Depth limited is not a complete search algorithm and it is not optimal. The time req is O(d^l) and space is O(d*l).
Deterministic vs stochastic?
Deterministic if next state is perfectly predictable given knowledge of previous state and agent's action.
What types of CSP's are there?
Discrete and finite; Discrete and infinite; Continuous
With Iterative Deepening A* search, what is used to cutoff search?
F-cost = g(n) + h(n) (i.e. total path cost)
T/F: The turing test defines the conditions under which a machine is said to be intelligent?
False
What are the pruning bounds for alpha-beta?
For max, if result is >= beta stop.
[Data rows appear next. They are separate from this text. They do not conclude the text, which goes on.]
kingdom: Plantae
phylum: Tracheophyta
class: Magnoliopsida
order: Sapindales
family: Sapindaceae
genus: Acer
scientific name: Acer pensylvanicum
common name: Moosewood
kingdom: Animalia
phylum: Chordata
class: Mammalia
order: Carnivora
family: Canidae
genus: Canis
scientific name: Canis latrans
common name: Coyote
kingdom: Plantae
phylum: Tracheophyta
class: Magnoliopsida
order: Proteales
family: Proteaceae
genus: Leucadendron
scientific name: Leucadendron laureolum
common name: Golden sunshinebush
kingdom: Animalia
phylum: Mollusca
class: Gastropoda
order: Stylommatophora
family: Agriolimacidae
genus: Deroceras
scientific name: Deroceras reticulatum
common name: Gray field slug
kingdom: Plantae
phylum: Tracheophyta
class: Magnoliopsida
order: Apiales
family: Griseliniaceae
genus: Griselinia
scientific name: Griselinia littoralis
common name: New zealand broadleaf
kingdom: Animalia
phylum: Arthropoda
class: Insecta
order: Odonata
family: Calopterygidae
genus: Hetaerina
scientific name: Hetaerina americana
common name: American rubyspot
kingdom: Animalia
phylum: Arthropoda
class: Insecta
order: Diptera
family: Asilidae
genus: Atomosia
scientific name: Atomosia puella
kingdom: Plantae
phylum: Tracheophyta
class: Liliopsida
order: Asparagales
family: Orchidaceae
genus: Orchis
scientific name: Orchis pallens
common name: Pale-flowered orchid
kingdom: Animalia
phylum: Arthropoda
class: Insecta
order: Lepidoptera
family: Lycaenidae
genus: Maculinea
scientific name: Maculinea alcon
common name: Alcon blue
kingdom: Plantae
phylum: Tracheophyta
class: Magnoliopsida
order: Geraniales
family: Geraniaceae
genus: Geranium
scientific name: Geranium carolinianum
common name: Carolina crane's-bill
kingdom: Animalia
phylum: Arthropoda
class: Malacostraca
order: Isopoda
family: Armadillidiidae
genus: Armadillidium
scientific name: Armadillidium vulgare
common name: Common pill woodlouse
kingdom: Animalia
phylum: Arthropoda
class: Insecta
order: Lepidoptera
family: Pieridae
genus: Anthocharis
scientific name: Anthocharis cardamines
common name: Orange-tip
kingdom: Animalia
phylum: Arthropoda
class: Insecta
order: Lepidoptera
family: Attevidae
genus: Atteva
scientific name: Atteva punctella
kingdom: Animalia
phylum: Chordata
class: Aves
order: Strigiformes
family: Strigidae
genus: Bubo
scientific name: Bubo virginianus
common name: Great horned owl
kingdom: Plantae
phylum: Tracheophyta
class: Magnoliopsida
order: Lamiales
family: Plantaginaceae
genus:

For min, if result is <= alpha stop.
What is random restart hill climbing?
Random restart hill climbing performs hill climbing but when it hits a peak, it restarts at a random location.
What are the five common agent programs?
Simple reflex, model reflex, utility based, goal based, learning.
What is simulated annealing?
Simulated annealing consists of select random points and if the random point is hotter (closer to goal) it is selected, and if the point is cooler (farther to goal) then a new point is randomly selected.
What is simulated annealing?
Simulated annealing using temperature control variables to identify if a randomly generated variable is hot or colder, if hot then it selects that variable and continues working.
Static vs Dynamic?
Static enviornments do not change while agent deliverates.
What is stochastic beam search?
Stochastic beam search performs same processes as local beam search; however, when k-points is to be chosen it selects randomly.
What are the uniform cost search complexity?
The Uniform Cost search algorithm is complete so long as the branching factor is finite. It is also an optimal algorithm. The time and space reqs are O(b^(1 + C/e)). Where c = cost path of optimal solution and e is the cost per action.
What is arc consistency?
Two variables are arc consistent if all values in the variables domain satisfy the variables binary constraint.
What is the Uniform Cost search algorithm?
Uniform cost is a search algorithm that contains a priority queue that prioritizes nodes that enter based on the cost path. The smallest cost path in the queue is the next exit.
What scenarios must be true in order for bidirectional search to be optimal?
The simultaneous search must have the same step costs and both be done using breadth first search.
What is the relationship between an agent and its task environment?
The task environment is the word in which the agent operates in.
What is the difference between classical search and beyond classical search?
These environments are nondeterministic, partially observable, the agents can't systematically search the entire search space and the solution can't be selected before execution.
What are the ways a system can 'be' like to be considered AI?
Think or Act Humanly. Think or Act Rationally.